Menurut Komite Anti-kekerasan PBB, Vatikan seperti halnya negara lain, harus memastikan bahwa konvensi yang telah diratifikasinya dijalankan oleh semua perwakilannya di seluruh dunia.
Argumentasi Vatikan bahwa mereka tak memegang kendali personel gereja di luar Vatikan City dinilai sebagai ketidakkonsistenan Vatikan menerapkan hukum, baik konvensi internasional maupun hukum mereka sendiri.
Dalam jawabannya, Jumat, utusan Vatikan menyatakan, komite telah menggunakan penalaran yang ceroboh. Menurut Vatikan, logika yang dipakai komite menempatkan seolah-olah semua imam yang memberikan pelayanan di seluruh dunia terikat secara hukum dengan Vatikan.
Meski demikian, Vatikan menyatakan punya tanggung jawab secara tidak langsung untuk memastikan konvensi anti-kekerasan ditaati oleh 440.000 imam di seluruh dunia. Namun, tanggung jawab ini tak sampai pada tataran kendali hukum.
"Kami tidak meminta Takhta Suci bertanggung jawab atas setiap orang Katolik. Namun, (kami katakan) Takhta Suci tak menjalankan kendali atas beragam perilaku yang signifikan di luar empat penjuru Vatican City," tepis Gaer.
Vatikan menyatakan, laporan komite ini tak secara eksplisit menyebutkan apakah pemerkosaan dan pelecehan seksual merupakan bentuk kekerasan sehingga muncul tuduhan pelanggaran konvensi ini.
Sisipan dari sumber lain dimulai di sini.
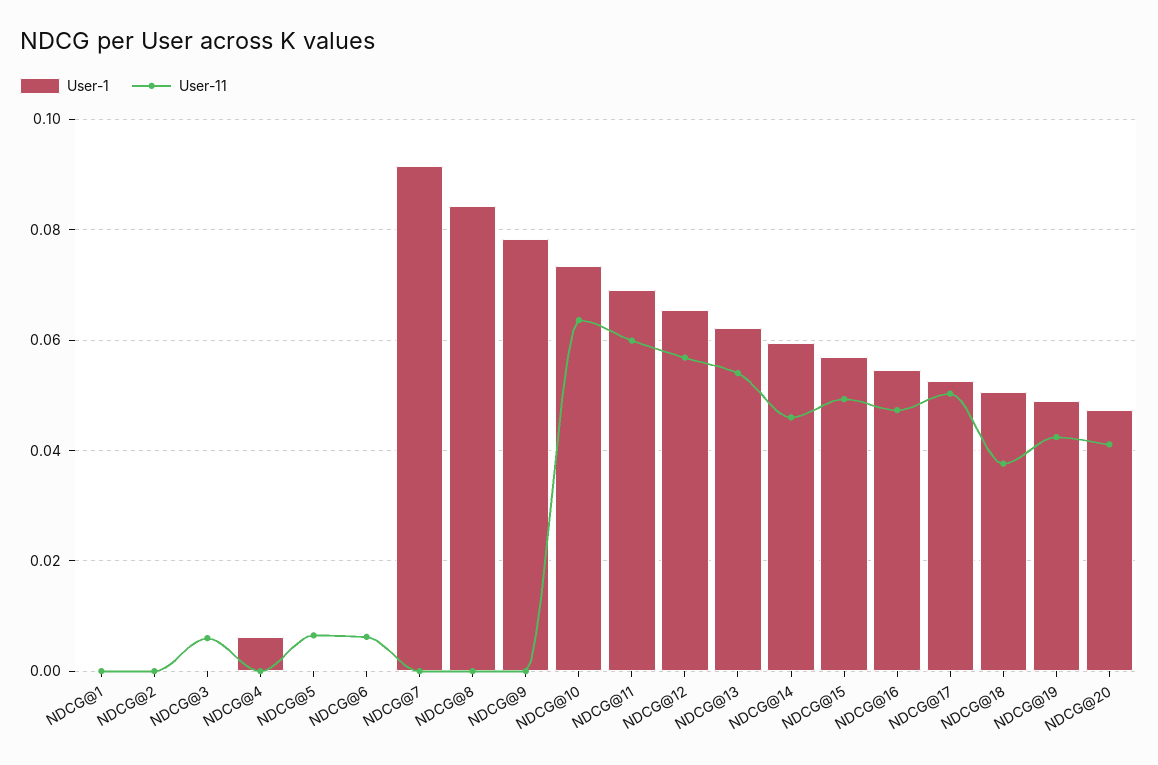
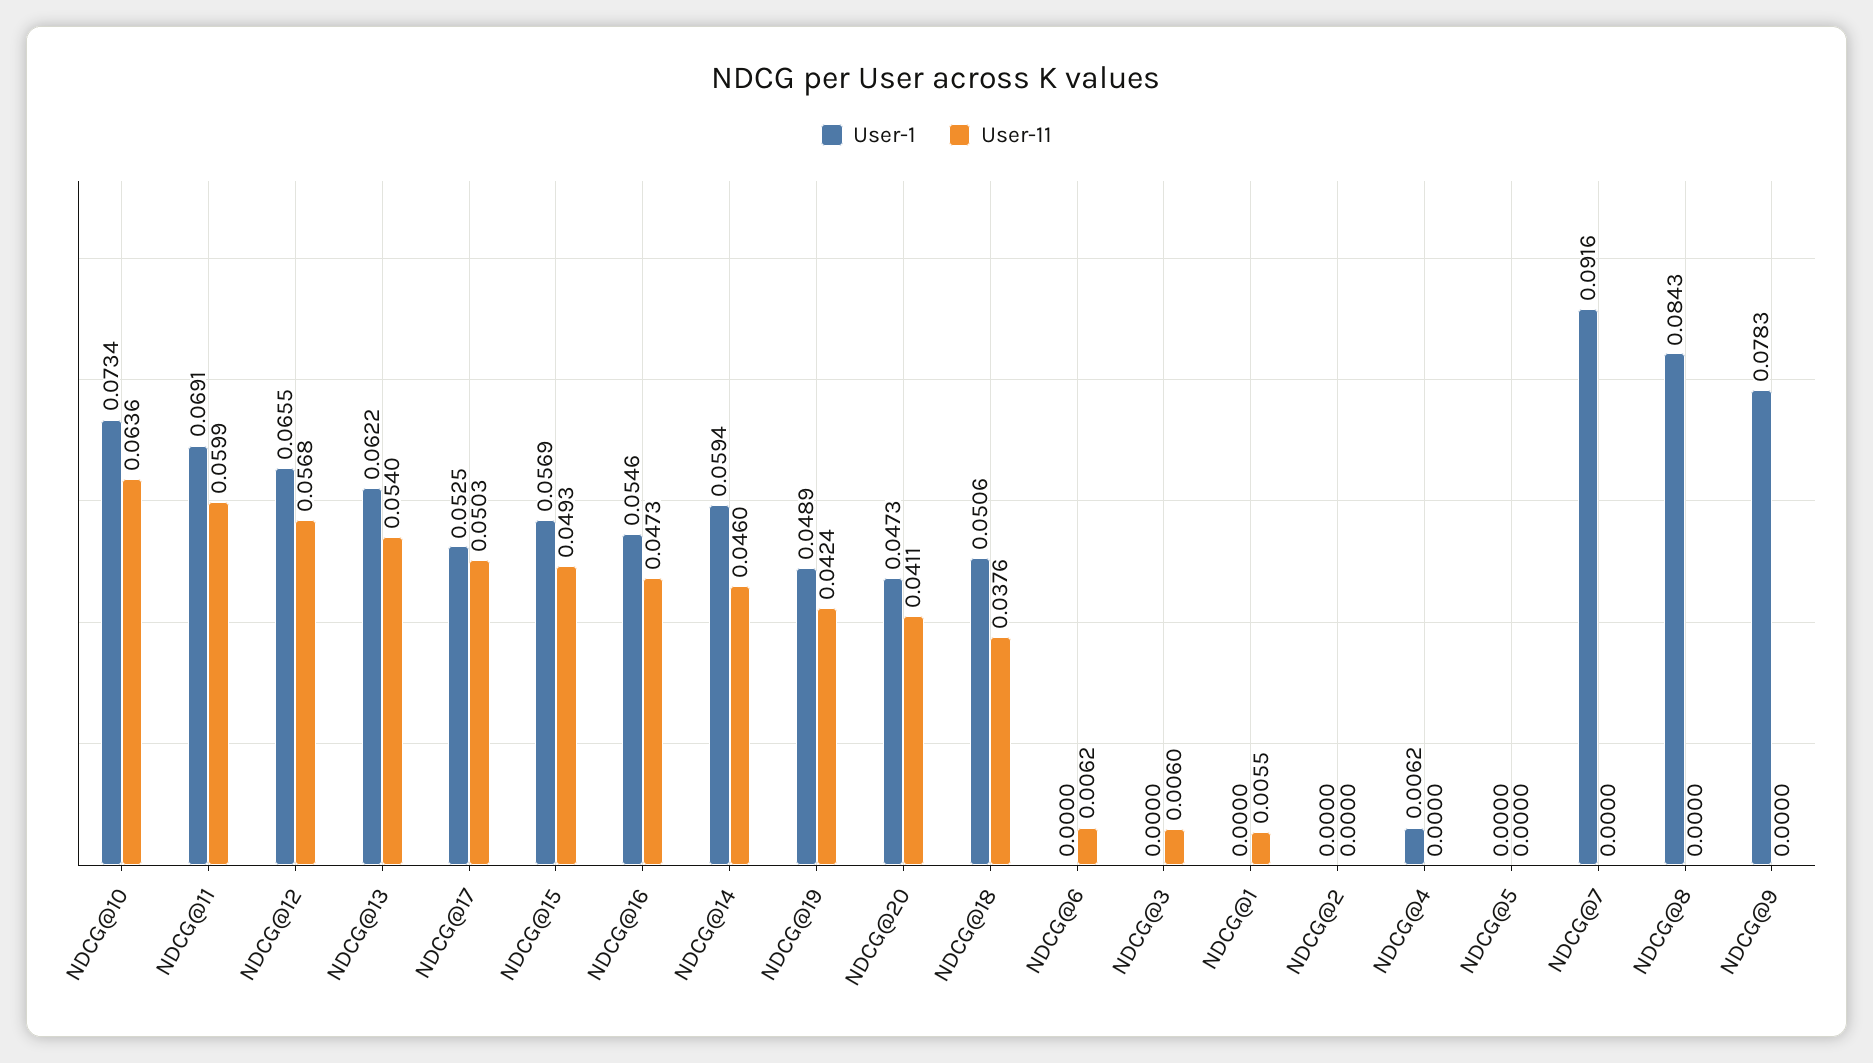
User-11, NDCG@1: 0 -> 0.0055
User-11, NDCG@5: 0.006 -> 0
PBB, kata Vatikan, hanya membuat asumsi mendasar secara implisit bahwa setiap pelecehan seksual setara dengan penyiksaan, sebuah asumsi yang tak tercakup dalam konvensi. Pendapat ini, menurut anggota panel anti-kekerasan PBB, sudah dimentahkan oleh hukum internasional.
"Kami tidak mengatakan setiap pelecehan seksual setara dengan bentuk penyiksaan. Kami perlu melihat keadaan (perkaranya). Yang dipersoalkan di sini adalah tanggung jawab negara," kata Ketua Komite Claudio Grossman. "Negara harus terkena tanggung jawab ketika tak ada pencegahan atau penyidikan dan hukuman."
Pada 2001, meminta para uskup dan jajarannya mengirimkan laporan kasus penyimpangan seksual para imam ke Roma untuk ditelaah. Temuan yang didapat, para imam pelaku paedofilia hanya berpindah dari satu keuskupan ke keuskupan lain alih-alih mendapat sanksi dari Vatikan atau berhadapan dengan penyidikan hukum.
Kemudian pada 2010, Vatikan memperbarui kebijakan itu dengan mengatakan kepada para uskup dan pemuka gereja bahwa mereka harus melaporkan kasus-kasus pelecehan yang kredibel, bila diminta oleh aparat hukum setempat.